Marriott CEO discusses difficult steps the company must make

As the Covid-19 pandemic continues to batter the hotel
industry, Marriott International CEO Arne Sorenson told investors and analysts
that the company is “taking very aggressive actions” to cut general and
administrative costs by a minimum of $140 million.

“We will work our way through this,” said Sorenson during a
conference call Thursday morning. “Perhaps not next month or even next quarter,
but nonetheless, reasonably soon our associates will be back at work, our
guests will be back on the road and we will collectively look back at this
experience as something we worked through together.”

Earlier this week, Marriott said it would furlough tens of
thousands of employees with hotels forced to close restaurants, close floors or
shutter entire hotels. 

Other mitigation plans at the property level include a
temporary deferment of most brand standards, with owners and franchisees
permitted to delay renovations due in 2020 by one year, defer any required
furniture, fixtures and equipment funding and suspend brand-standard audits.

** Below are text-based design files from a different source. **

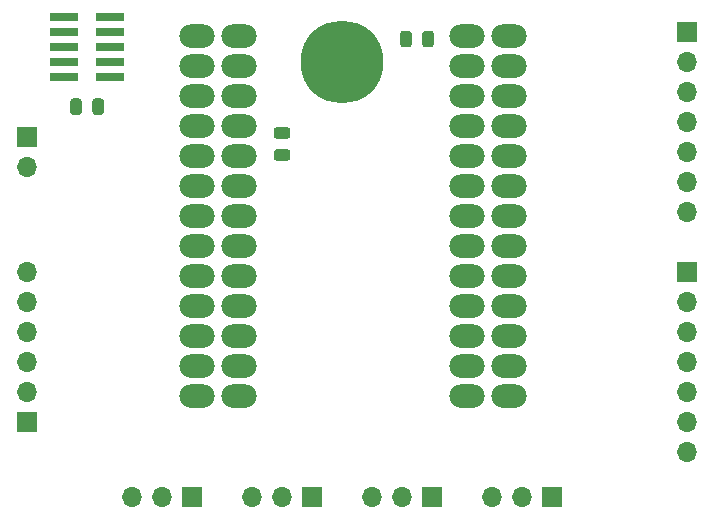
<source format=gbr>
G04 #@! TF.GenerationSoftware,KiCad,Pcbnew,5.1.7-a382d34a8~88~ubuntu20.04.1*
G04 #@! TF.CreationDate,2021-06-05T17:46:56-07:00*
G04 #@! TF.ProjectId,ft4232h-breakout,66743432-3332-4682-9d62-7265616b6f75,Jun2021*
G04 #@! TF.SameCoordinates,Original*
G04 #@! TF.FileFunction,Soldermask,Top*
G04 #@! TF.FilePolarity,Negative*
%FSLAX46Y46*%
G04 Gerber Fmt 4.6, Leading zero omitted, Abs format (unit mm)*
G04 Created by KiCad (PCBNEW 5.1.7-a382d34a8~88~ubuntu20.04.1) date 2021-06-05 17:46:56*
%MOMM*%
%LPD*%
G01*
G04 APERTURE LIST*
%ADD10C,7.000000*%
%ADD11O,1.700000X1.700000*%
%ADD12R,1.700000X1.700000*%
%ADD13R,2.400000X0.740000*%
%ADD14O,3.000000X2.000000*%
G04 APERTURE END LIST*
D10*
G04 #@! TO.C,TP1*
X99060000Y-87630000D03*
G04 #@! TD*
G04 #@! TO.C,R1*
G36*
G01*
X94436250Y-94165000D02*
X93523750Y-94165000D01*
G75*
G02*
X93280000Y-93921250I0J243750D01*
G01*
X93280000Y-93433750D01*
G75*
G02*
X93523750Y-93190000I243750J0D01*
G01*
X94436250Y-93190000D01*
G75*
G02*
X94680000Y-93433750I0J-243750D01*
G01*
X94680000Y-93921250D01*
G75*
G02*
X94436250Y-94165000I-243750J0D01*
G01*
G37*
G36*
G01*
X94436250Y-96040000D02*
X93523750Y-96040000D01*
G75*
G02*
X93280000Y-95796250I0J243750D01*
G01*
X93280000Y-95308750D01*
G75*
G02*
X93523750Y-95065000I243750J0D01*
G01*
X94436250Y-95065000D01*
G75*
G02*
X94680000Y-95308750I0J-243750D01*
G01*
X94680000Y-95796250D01*
G75*
G02*
X94436250Y-96040000I-243750J0D01*
G01*
G37*
G04 #@! TD*
D11*
G04 #@! TO.C,J9*
X72390000Y-96520000D03*
D12*
X72390000Y-93980000D03*
G04 #@! TD*
D13*
G04 #@! TO.C,J5*
X75520000Y-83820000D03*
X79420000Y-83820000D03*
X75520000Y-85090000D03*
X79420000Y-85090000D03*
X75520000Y-86360000D03*
X79420000Y-86360000D03*
X75520000Y-87630000D03*
X79420000Y-87630000D03*
X75520000Y-88900000D03*
X79420000Y-88900000D03*
G04 #@! TD*
D14*
G04 #@! TO.C,X1*
X90325000Y-115940000D03*
X113200000Y-110860000D03*
X90325000Y-108320000D03*
X113200000Y-115940000D03*
X109675000Y-115940000D03*
X109675000Y-110860000D03*
X86800000Y-115940000D03*
X90325000Y-105780000D03*
X109675000Y-113400000D03*
X109675000Y-108320000D03*
X113200000Y-105780000D03*
X109675000Y-105780000D03*
X90325000Y-113400000D03*
X86800000Y-105780000D03*
X113200000Y-113400000D03*
X90325000Y-110860000D03*
X86800000Y-108320000D03*
X86800000Y-110860000D03*
X113200000Y-108320000D03*
X86800000Y-113400000D03*
X113200000Y-98160000D03*
X109675000Y-98160000D03*
X86800000Y-100700000D03*
X113200000Y-95620000D03*
X109675000Y-100700000D03*
X90325000Y-100700000D03*
X86800000Y-95620000D03*
X109675000Y-95620000D03*
X113200000Y-100700000D03*
X90325000Y-95620000D03*
X90325000Y-103240000D03*
X113200000Y-103240000D03*
X90325000Y-98160000D03*
X109675000Y-103240000D03*
X86800000Y-103240000D03*
X86800000Y-98160000D03*
X113200000Y-93080000D03*
X109675000Y-93080000D03*
X113200000Y-90540000D03*
X86800000Y-90540000D03*
X109675000Y-90540000D03*
X90325000Y-90540000D03*
X90325000Y-93080000D03*
X86800000Y-93080000D03*
X113200000Y-88000000D03*
X86800000Y-88000000D03*
X109675000Y-88000000D03*
X90325000Y-88000000D03*
X86800000Y-85460000D03*
X113200000Y-85460000D03*
X90325000Y-85460000D03*
X109675000Y-85460000D03*
G04 #@! TD*
D11*
G04 #@! TO.C,J8*
X72390000Y-105410000D03*
X72390000Y-107950000D03*
X72390000Y-110490000D03*
X72390000Y-113030000D03*
X72390000Y-115570000D03*
D12*
X72390000Y-118110000D03*
G04 #@! TD*
D11*
G04 #@! TO.C,J7*
X128270000Y-120650000D03*
X128270000Y-118110000D03*
X128270000Y-115570000D03*
X128270000Y-113030000D03*
X128270000Y-110490000D03*
X128270000Y-107950000D03*
D12*
X128270000Y-105410000D03*
G04 #@! TD*
D11*
G04 #@! TO.C,J6*
X128270000Y-100330000D03*
X128270000Y-97790000D03*
X128270000Y-95250000D03*
X128270000Y-92710000D03*
X128270000Y-90170000D03*
X128270000Y-87630000D03*
D12*
X128270000Y-85090000D03*
G04 #@! TD*
D11*
G04 #@! TO.C,J4*
X81280000Y-124460000D03*
X83820000Y-124460000D03*
D12*
X86360000Y-124460000D03*
G04 #@! TD*
D11*
G04 #@! TO.C,J3*
X91440000Y-124460000D03*
X93980000Y-124460000D03*
D12*
X96520000Y-124460000D03*
G04 #@! TD*
D11*
G04 #@! TO.C,J2*
X101600000Y-124460000D03*
X104140000Y-124460000D03*
D12*
X106680000Y-124460000D03*
G04 #@! TD*
D11*
G04 #@! TO.C,J1*
X111760000Y-124460000D03*
X114300000Y-124460000D03*
D12*
X116840000Y-124460000D03*
G04 #@! TD*
G04 #@! TO.C,C5*
G36*
G01*
X77020000Y-90983750D02*
X77020000Y-91896250D01*
G75*
G02*
X76776250Y-92140000I-243750J0D01*
G01*
X76288750Y-92140000D01*
G75*
G02*
X76045000Y-91896250I0J243750D01*
G01*
X76045000Y-90983750D01*
G75*
G02*
X76288750Y-90740000I243750J0D01*
G01*
X76776250Y-90740000D01*
G75*
G02*
X77020000Y-90983750I0J-243750D01*
G01*
G37*
G36*
G01*
X78895000Y-90983750D02*
X78895000Y-91896250D01*
G75*
G02*
X78651250Y-92140000I-243750J0D01*
G01*
X78163750Y-92140000D01*
G75*
G02*
X77920000Y-91896250I0J243750D01*
G01*
X77920000Y-90983750D01*
G75*
G02*
X78163750Y-90740000I243750J0D01*
G01*
X78651250Y-90740000D01*
G75*
G02*
X78895000Y-90983750I0J-243750D01*
G01*
G37*
G04 #@! TD*
G04 #@! TO.C,C1*
G36*
G01*
X105860000Y-86181250D02*
X105860000Y-85268750D01*
G75*
G02*
X106103750Y-85025000I243750J0D01*
G01*
X106591250Y-85025000D01*
G75*
G02*
X106835000Y-85268750I0J-243750D01*
G01*
X106835000Y-86181250D01*
G75*
G02*
X106591250Y-86425000I-243750J0D01*
G01*
X106103750Y-86425000D01*
G75*
G02*
X105860000Y-86181250I0J243750D01*
G01*
G37*
G36*
G01*
X103985000Y-86181250D02*
X103985000Y-85268750D01*
G75*
G02*
X104228750Y-85025000I243750J0D01*
G01*
X104716250Y-85025000D01*
G75*
G02*
X104960000Y-85268750I0J-243750D01*
G01*
X104960000Y-86181250D01*
G75*
G02*
X104716250Y-86425000I-243750J0D01*
G01*
X104228750Y-86425000D01*
G75*
G02*
X103985000Y-86181250I0J243750D01*
G01*
G37*
G04 #@! TD*
M02*

</source>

At the corporate level, Marriott is making significant cuts
in senior executive salaries, including a suspension of salary for both
Sorenson and executive chairman Bill Marriott. Additional corporate measures
include implementing temporary leaves for some North American staff, shortening
work weeks globally and canceling nonessential travel and spending.

Meanwhile, Sorenson said that the health crisis in China is
showing signs of stabilization, with the number of closed Marriott hotels in
greater China down from over 90 a month ago to just under 30 today.

As the virus spreads, however, key performance metrics in
other parts of the world are just starting to hit critical levels. Marriott
reports that North America and Europe hotels have seen occupancy levels below
25% over the last few days compared with about 70% a year ago, with “further
erosion in performance” expected in the weeks ahead.